Trilha Sonora A trilha sonora de Neon City funciona como uma extensão psicológica da devastação ambiental apresentada pelo filme. Composta por Stephen Graziano, a identidade sonora da obra utiliza sintetizadores atmosféricos, drones eletrônicos contínuos, texturas industriais e temas minimalistas para ampliar a sensação de isolamento humano, decadência civilizacional e paranoia pós-apocalíptica. Diferente de trilhas heroicas típicas da ficção científica comercial do período, Neon City opta por uma abordagem melancólica e contemplativa, aproximando-se muito mais do cinema distópico europeu e do imaginário sonoro cyberpunk surgido após Blade Runner. O filme utiliza silêncio, reverberações metálicas e ambientações sintéticas como ferramentas narrativas para transmitir desgaste emocional e colapso social. Em diversos momentos, a música surge de forma quase fantasmagórica, reforçando o vazio das paisagens radioativas e o sentimento de deslocamento existencial vivido pelos personagens. A composição sonora evita excessos orquestrais e aposta em repetição temática, pulsação eletrônica lenta e camadas sonoras frias que dialogam diretamente com o visual árido da produção. A trilha transforma a viagem rumo à Neon City numa experiência sensorial opressiva, onde som e imagem trabalham juntos para criar uma atmosfera de sobrevivência desesperada e constante tensão psicológica.
Composição Musical Stephen Graziano — compositor principal da trilha original, responsável pela construção eletrônica atmosférica e pelas ambientações minimalistas utilizadas ao longo do filme.
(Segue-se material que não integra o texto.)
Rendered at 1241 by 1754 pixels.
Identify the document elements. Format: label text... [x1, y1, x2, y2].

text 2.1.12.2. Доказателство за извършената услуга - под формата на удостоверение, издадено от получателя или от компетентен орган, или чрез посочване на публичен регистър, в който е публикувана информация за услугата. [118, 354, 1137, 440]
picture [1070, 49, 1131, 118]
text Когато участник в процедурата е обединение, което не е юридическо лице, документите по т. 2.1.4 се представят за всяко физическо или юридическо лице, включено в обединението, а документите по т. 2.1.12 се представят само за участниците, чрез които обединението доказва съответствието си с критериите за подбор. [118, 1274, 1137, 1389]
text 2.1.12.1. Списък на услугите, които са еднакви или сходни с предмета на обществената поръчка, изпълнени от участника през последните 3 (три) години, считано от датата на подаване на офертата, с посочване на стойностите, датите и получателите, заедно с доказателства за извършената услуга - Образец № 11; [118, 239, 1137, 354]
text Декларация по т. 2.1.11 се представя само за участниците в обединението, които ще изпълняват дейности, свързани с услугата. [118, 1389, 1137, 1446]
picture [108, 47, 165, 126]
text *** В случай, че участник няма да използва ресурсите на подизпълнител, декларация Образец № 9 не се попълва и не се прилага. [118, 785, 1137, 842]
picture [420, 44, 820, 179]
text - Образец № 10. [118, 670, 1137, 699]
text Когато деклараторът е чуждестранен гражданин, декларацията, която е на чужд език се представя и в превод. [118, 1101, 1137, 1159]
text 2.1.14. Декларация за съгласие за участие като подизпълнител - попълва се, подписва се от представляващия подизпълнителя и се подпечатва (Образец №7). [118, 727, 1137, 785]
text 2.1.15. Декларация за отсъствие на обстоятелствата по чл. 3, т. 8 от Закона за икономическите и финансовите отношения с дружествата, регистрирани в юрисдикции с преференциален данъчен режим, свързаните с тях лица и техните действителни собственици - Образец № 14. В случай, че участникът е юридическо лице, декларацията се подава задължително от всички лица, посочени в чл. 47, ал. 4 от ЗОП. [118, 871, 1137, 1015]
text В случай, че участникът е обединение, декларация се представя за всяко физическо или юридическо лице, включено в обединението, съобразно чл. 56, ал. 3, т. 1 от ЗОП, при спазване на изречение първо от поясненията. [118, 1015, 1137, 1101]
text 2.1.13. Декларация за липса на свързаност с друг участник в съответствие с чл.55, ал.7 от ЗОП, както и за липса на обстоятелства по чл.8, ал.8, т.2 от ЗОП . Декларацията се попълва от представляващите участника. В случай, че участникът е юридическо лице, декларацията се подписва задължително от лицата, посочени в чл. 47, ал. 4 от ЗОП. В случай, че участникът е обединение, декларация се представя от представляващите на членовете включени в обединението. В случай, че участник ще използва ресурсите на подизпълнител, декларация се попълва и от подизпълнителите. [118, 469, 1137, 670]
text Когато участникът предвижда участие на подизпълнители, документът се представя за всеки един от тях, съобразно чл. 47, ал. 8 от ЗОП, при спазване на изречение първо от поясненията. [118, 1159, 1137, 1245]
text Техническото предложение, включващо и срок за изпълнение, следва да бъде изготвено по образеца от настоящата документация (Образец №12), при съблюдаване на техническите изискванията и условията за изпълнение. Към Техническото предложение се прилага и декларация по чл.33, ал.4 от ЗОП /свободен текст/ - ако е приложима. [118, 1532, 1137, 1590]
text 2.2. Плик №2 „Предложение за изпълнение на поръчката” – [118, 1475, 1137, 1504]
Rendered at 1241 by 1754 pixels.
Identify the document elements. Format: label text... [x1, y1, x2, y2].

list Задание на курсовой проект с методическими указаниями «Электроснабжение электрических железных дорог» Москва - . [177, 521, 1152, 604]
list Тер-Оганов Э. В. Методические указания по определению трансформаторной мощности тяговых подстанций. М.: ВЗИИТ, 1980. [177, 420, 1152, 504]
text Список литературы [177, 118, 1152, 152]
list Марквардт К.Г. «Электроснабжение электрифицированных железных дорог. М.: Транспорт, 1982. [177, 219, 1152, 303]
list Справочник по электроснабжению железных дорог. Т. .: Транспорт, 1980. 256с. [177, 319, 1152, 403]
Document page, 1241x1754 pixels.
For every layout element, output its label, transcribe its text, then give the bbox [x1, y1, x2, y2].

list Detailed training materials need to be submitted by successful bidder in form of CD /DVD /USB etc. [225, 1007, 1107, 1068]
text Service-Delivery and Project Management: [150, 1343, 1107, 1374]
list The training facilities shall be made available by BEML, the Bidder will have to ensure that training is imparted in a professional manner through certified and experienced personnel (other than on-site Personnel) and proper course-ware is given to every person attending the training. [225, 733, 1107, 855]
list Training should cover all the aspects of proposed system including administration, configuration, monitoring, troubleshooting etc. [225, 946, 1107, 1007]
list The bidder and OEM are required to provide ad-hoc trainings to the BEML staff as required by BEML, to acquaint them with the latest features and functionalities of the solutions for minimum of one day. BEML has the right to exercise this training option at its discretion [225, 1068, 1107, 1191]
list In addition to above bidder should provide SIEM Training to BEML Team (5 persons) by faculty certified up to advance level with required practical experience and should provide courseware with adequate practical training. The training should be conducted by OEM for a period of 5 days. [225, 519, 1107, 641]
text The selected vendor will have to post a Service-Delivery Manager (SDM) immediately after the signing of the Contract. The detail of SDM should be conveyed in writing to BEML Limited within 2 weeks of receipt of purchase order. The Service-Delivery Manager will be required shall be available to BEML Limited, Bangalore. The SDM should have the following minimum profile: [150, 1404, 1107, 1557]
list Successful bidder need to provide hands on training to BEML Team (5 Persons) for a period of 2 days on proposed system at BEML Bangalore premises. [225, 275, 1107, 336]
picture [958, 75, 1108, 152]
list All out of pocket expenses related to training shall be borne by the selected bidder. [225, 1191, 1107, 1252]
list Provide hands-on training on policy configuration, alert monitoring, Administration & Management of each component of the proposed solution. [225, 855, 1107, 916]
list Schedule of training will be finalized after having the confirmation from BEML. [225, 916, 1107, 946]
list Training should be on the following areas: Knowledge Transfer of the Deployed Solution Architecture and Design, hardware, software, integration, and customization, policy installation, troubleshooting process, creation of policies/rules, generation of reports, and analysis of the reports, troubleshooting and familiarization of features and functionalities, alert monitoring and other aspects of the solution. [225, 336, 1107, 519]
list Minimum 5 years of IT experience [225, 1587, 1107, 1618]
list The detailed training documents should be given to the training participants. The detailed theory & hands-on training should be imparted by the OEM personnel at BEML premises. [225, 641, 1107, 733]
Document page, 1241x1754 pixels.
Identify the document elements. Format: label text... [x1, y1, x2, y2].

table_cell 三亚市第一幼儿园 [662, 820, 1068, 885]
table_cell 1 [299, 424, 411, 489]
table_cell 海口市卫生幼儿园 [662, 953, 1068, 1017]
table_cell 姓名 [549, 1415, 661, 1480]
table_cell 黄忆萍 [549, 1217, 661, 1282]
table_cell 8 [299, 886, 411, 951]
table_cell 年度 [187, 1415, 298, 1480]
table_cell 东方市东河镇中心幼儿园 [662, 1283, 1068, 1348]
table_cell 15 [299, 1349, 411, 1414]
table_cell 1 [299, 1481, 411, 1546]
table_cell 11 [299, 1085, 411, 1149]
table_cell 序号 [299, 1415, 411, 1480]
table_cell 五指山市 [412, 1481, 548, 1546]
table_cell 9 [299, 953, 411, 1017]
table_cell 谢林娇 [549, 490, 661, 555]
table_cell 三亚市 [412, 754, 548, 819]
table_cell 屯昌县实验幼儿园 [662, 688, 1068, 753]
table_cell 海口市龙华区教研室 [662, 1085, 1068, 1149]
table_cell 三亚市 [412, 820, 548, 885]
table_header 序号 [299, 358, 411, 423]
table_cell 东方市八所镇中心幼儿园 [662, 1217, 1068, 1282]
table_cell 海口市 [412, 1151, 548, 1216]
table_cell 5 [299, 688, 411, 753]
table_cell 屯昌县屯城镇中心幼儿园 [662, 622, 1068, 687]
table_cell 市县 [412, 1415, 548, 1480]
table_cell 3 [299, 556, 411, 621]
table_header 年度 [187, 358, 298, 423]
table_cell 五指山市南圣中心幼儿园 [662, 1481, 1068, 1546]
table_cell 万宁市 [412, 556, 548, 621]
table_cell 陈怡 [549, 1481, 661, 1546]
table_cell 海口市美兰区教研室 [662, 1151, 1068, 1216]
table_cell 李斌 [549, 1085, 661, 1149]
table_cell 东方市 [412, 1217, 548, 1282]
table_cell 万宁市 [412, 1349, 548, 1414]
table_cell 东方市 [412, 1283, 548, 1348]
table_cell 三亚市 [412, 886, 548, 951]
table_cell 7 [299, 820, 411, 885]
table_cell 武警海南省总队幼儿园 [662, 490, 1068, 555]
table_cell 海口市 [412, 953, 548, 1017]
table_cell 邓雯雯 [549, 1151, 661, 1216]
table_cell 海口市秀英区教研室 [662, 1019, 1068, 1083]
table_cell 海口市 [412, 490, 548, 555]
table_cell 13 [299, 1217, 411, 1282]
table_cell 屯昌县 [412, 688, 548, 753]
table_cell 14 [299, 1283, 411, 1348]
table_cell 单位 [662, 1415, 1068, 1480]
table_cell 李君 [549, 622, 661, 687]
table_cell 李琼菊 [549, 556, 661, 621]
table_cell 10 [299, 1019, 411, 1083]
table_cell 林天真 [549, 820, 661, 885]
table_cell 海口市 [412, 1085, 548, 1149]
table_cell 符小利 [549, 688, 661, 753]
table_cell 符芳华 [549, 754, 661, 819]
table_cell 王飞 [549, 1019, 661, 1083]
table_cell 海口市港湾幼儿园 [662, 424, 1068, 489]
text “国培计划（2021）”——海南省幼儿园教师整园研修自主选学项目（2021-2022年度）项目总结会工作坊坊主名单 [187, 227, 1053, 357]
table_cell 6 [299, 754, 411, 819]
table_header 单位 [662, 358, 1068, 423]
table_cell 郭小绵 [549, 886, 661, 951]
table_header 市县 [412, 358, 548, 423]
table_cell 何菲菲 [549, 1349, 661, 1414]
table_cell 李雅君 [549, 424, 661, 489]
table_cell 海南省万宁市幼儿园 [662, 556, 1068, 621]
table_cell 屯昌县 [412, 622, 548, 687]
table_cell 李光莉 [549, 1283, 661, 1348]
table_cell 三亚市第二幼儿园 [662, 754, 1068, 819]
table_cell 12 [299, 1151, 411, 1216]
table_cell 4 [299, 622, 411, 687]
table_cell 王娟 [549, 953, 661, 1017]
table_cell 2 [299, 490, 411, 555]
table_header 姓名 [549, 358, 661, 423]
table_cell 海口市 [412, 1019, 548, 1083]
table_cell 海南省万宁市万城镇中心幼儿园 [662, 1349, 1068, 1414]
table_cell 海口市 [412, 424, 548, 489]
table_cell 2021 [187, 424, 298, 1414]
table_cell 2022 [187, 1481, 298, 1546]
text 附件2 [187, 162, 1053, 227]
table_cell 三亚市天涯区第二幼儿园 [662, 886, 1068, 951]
A composição musical privilegia sintetizadores, drones eletrônicos e texturas industriais associadas ao sci-fi pós-apocalíptico do início dos anos 1990.
Artistas e Bandas Stephen Graziano, músicos eletrônicos de estúdio associados à produção televisiva canadense do início dos anos 1990, equipe instrumental de ambientação sintética não creditada individualmente.
Estilo Musical Ambient eletrônico, synth dystópico, industrial minimalista, sci-fi atmosférico, dark ambient pós-apocalíptico, texturas eletrônicas radioativas, pulsação synthwave melancólica.
Curiosidades Musicais A trilha de Neon City ganhou reconhecimento cult posterior principalmente entre admiradores de ficção científica pós-apocalíptica em VHS e cinema cyberpunk de baixo orçamento dos anos 1990. Embora nunca tenha recebido lançamento comercial de grande circulação em LP ou CD, a composição de Stephen Graziano passou a ser associada ao tipo de ambientação eletrônica melancólica frequentemente comparada às influências deixadas por Blade Runner e pelas trilhas sintetizadas de produções exploitation futuristas do período. O uso constante de drones eletrônicos e silêncio ambiental tornou-se um dos elementos mais lembrados por espectadores cult do filme.